Columbia was the BITNET/Internet/CCnet gateway for the first third of the 1980's.  I was the systems programmer who maintained the 20's IBM RJE entry software (IBMSPL) as well as the DN60 (PDP-11) front end HASP and bi-sync drivers, one of the reasons being that I knew 360 assembler and PDP-11 macro.

At the time, I believe BITNET had some absurd number of IBM 'hosts'; I recall the number being something like 12,000.  Whatever it was, it was eye popping.  I think it was world-wide.

This was pre-SNA/LU 6.2, by the way, so they all looked like RJE workstations and communicated by 'punching' decks of cards to each other.  So there were no interactive services, but a large amount of work was done via batch (still is via TSO), so most of the time you didn't notice any real difference.

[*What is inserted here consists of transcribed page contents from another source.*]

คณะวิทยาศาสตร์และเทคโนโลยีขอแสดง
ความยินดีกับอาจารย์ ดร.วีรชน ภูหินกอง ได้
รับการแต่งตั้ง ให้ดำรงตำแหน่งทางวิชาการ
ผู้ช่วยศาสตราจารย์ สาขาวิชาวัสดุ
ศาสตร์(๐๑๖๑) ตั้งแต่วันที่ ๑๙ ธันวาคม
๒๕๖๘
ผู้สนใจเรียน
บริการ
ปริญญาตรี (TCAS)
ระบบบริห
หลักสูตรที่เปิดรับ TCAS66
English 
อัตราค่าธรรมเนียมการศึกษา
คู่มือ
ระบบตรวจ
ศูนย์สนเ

Personally, I vastly preferred editing my JCL with Emacs instead of Xedit.  If it were a choice between TECO and Xedit, it depended on what kind of mood I was in.


On 3/11/23 9:32 PM, Robert Armstrong wrote:

  How big was BITNET?   When I was at DEC Easynet had around 5000 nodes.  I heard that it topped out at somewhere around 50,000 in the early 90s, but that was after my time.


Thomas DeBellis <tommytimesharing@gmail.com> wrote:

The thing that was gigantic was BITNET, back in the day.